— START OF Input records —

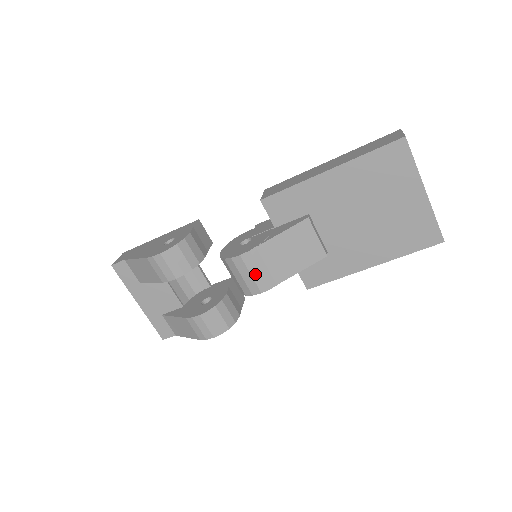
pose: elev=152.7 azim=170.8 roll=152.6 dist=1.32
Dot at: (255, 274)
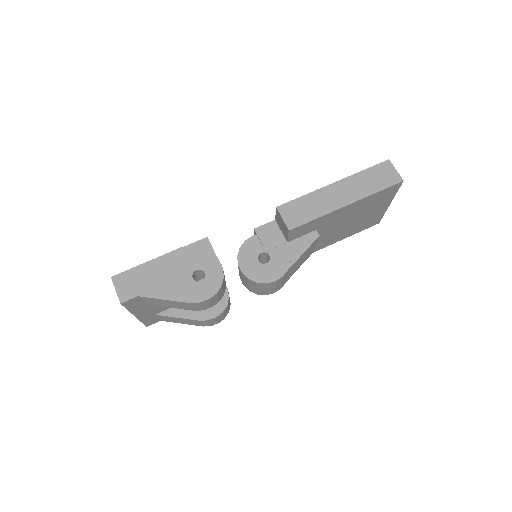
Dot at: (278, 286)
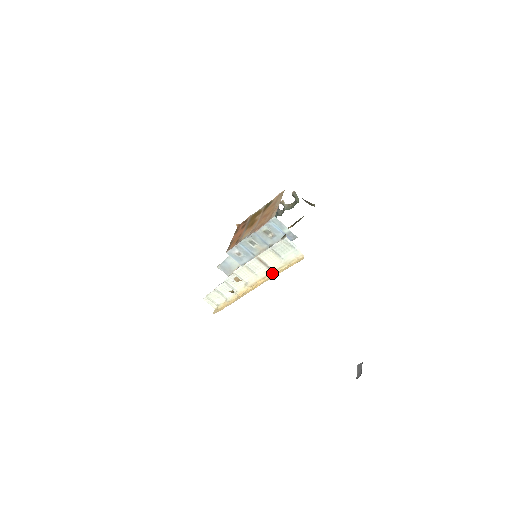
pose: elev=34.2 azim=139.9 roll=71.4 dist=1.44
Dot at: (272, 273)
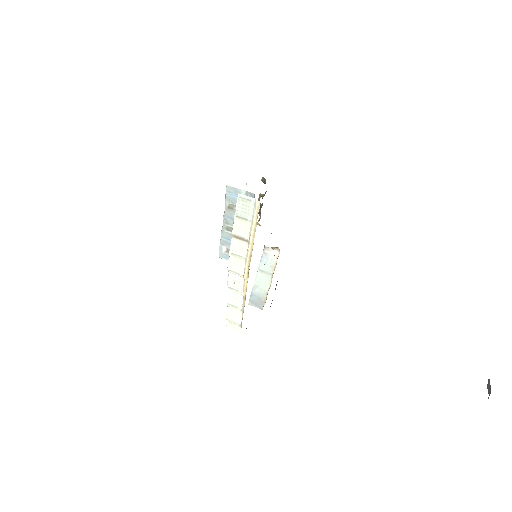
Dot at: (252, 245)
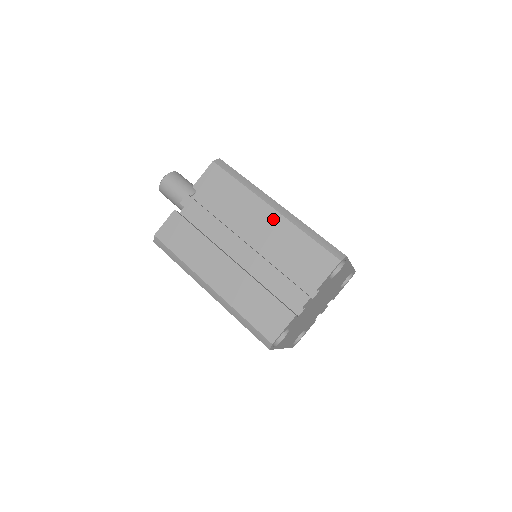
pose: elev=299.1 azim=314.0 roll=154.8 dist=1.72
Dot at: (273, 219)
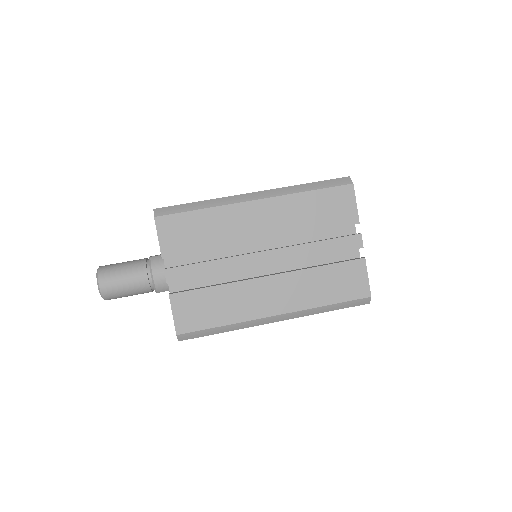
Dot at: (267, 208)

— END OF Input records —

» **Problem requirements**
Can you pull out every line in the material above that contains the string "dist", counting only matches with the same upper- and lowercase letters?

» **Exercise solution**
pose: elev=152.7 azim=170.8 roll=152.6 dist=1.32
pose: elev=34.2 azim=139.9 roll=71.4 dist=1.44
pose: elev=299.1 azim=314.0 roll=154.8 dist=1.72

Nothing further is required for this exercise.